Once it looks like a Hershey's bar, add the trinity vegetables. Cook until everything softens (2-3 min) then add the garlic, diced pepper, seasoning and thyme. Cook for a minute more then add everything to the stock pot. Deglaze the pan again for any remaining bits to pour into the pot before putting the pan in the sink.
Add the sausage, duck, bay leaves, salt, a few good twists of freshly cracked black pepper, plus a few dashes of worcestere sauce and hot sauce, bring up to a light boil then drop the heat and let it simmer for several hours. Be sure to give it an occasional stir so nothing stick to the bottom of the pot. Taste test and season as necessary.

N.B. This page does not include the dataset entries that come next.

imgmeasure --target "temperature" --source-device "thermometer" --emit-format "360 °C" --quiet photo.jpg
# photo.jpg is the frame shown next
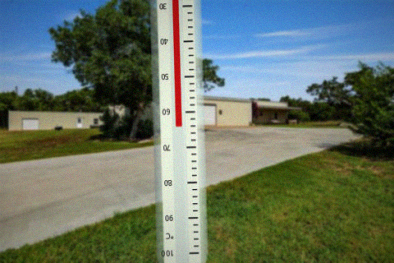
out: 64 °C
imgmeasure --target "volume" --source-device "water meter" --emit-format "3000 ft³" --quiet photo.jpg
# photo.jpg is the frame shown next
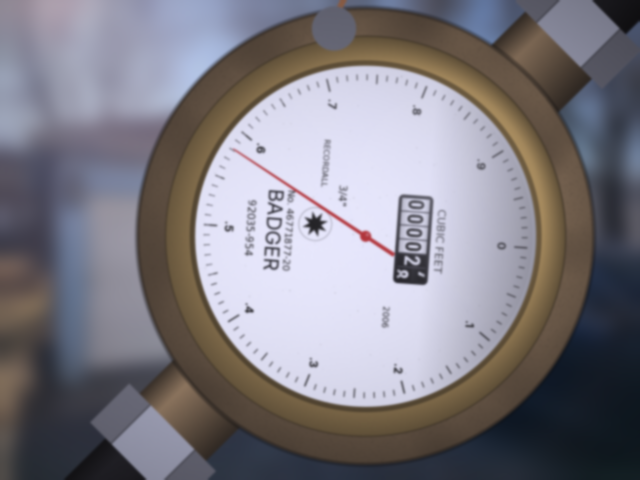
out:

When you are about an hour out from serving, slice up the okra into rough pieces and add to the pot, including the seeds and the clear fluid inside of them. This is your main thickening agent. Also, fish out any bones from the duck as any meat should have rendered off from them and skim the top with some bread slices to sop up the excess fat.
To serve, prep the white rice per instructions (be it on the bag or your rice cooker) and slice up the green onions. Add to the gumbo any extra seasoning, sauce, salt and pepper to taste.
In a large bowl, add a scoop of white rice, some healthy ladles of gumbo (discard the bay leaves) and garnish with green onion.